Several record linkage systems and tools have been proposed, in both the academic and private sectors. Some provide the user a certain degree of flexibility, e.g. allowing a choice of comparison functions. However, none of them allow multiple choices for each record linkage phase, or dynamically build a record linkage workflow by combining the most appropriate technique at each phase.

The RELAIS toolkit comprises a collection of techniques for each record linkage phase, which can be dynamically combined to build the best record linkage workflow, given a set of application constraints and data features. The current version (2.0) includes the following functionalities:

  • Creation of the search space of candidate pairs by means of the cross product of the input files;
  • Search space reduction using a "blocking" method or a "sorted neighbourhood" method;
  • Choice of the matching variables;
  • Choice of a distance function for approximate string comparisons;
  • Deterministic decision models (Equality or Rule based);
  • Probabilistic decision model (Fellegi and Sunter);
  • Reduction from N:M to 1:1 matching solution.

A data profiling phase that helps the user to choose the best blocking or matching variables. RELAIS is an open source project. There are at least two reasons for this choice. First, there are many possible techniques that can be implemented for each of the record linkage phases: relying on a community of developers such a set can be increased and maintained very rapidly. Second, in recent years there have been several independent efforts to develop record linkage projects for specific purposes, which have not led to the best generic solution. An open source approach gives the possibility to gather together work already done and make it available to the community for the most appropriate usage.

RELAIS is mainly implemented in Java, due to the well-known features of strongly typing and platform independence; some phases are implemented in R, (see previous article). It has been implemented using relational database architecture, based on a MySQL environment, which is also in line with the open source philosophy of the RELAIS project.

B.                 Availability

RELAIS has been developed as an open source project, so several solutions already available for record linkage in the scientific community can be easily re-used. It is released under the EUPL license (European Union Public License). RELAIS is mainly implemented in Java, due to the well-known features of strongly typing and platform independence; some phases are implemented in R. The choice of Java and R is also in line with the open source philosophy of the RELAIS project.

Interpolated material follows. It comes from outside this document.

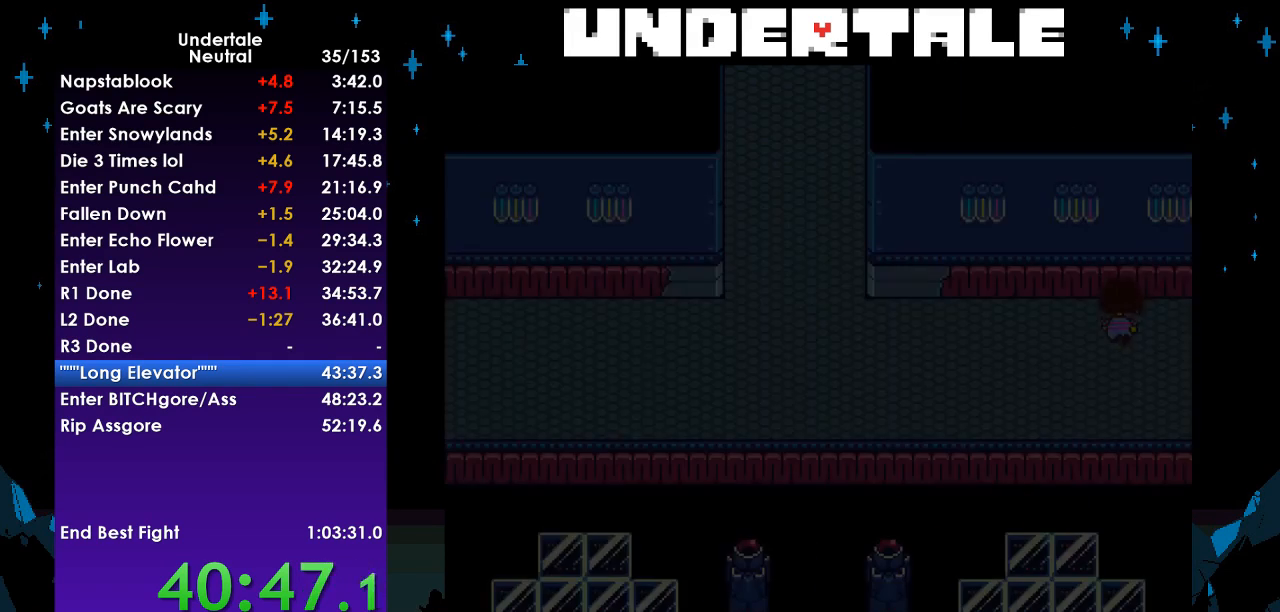
{"keys": ["up"], "events": [[67, "right", "down"], [100, "up", "up"], [267, "right", "up"], [500, "up", "down"]]}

Further it has been implemented using relational database architecture; in particular it is based on a MySql environment that is also in line with the open source philosophy of the RELAIS project.

The software is available either from the project link at the ISTAT web site http://www.istat.it/it/strumenti/metodi-e-software/software/relais or from the JOINUP portal https://joinup.ec.europa.eu/software/relais/home

C.                 Input data Formats

RELAIS has been implemented using relational database architecture, based on a MySQL environment, which is also in line with the open source philosophy of the RELAIS project.

D.                 Functionality

The idea of decomposing the record linkage process in its phases is the core of the RELAIS toolkit and makes the whole process easier to manage; each phase has its own windows. In the following paragraphs these functions will be briefly described. For more details see [13, 14].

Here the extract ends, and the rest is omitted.